1. In view of the killing of Excalibur, what specific measures will the Commission take under the EU’s 2012-2015 Strategy for the Protection and Welfare of Animals with a view to ensuring compliance with Protocol P4 and/or achieving the goal of zero killings?

2. Will it standardise the protocols on quarantine for biosafety reasons and euthanasia?

A: Mr Andriukaitis on behalf of the Commission (2015-02-06)
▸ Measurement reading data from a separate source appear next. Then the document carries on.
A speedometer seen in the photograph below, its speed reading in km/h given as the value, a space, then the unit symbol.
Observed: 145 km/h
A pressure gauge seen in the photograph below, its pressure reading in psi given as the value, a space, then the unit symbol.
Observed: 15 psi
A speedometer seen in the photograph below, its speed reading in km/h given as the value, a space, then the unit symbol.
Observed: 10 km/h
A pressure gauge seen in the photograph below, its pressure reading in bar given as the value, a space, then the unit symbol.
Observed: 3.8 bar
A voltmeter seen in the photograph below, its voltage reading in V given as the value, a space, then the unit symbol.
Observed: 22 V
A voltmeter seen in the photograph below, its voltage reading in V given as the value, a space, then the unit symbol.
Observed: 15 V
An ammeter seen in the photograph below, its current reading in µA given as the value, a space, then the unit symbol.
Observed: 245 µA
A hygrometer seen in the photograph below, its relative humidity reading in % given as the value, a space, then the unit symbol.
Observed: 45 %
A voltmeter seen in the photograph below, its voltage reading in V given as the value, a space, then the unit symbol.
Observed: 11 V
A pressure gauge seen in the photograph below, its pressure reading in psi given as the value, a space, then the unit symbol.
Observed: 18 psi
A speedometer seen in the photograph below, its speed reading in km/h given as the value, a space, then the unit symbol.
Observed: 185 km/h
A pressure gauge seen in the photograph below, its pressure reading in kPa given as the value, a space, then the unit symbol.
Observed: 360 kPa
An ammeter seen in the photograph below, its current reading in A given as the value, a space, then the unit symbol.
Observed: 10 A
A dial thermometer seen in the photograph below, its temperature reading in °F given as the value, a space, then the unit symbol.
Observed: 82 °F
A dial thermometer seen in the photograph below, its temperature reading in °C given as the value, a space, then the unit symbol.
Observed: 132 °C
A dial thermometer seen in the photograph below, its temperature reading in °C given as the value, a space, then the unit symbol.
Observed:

The killing of dogs in the context mentioned in the question of the Honourable Member is not subject to any EU animal welfare legislation. Article 13 of the Treaty on the Functioning of the European Union (TFEU) requires that the Union and the Member States must pay full regard to the welfare requirements of animals in formulating and implementing certain of the Union's policies as listed in that Article. There is no evidence that the killing of dogs in the context concerned would fall within the scope of one of those policies.

When dogs are used for scientific purposes, the killing must be performed in compliance with the relevant EU rules. However, the killing reported here does not fall within the scope of this legislation.

Consequently, as the matter falls within the competences of the Member States, the Commission is not planning to take any measures as mentioned by the Honourable Member in questions 1 and 2.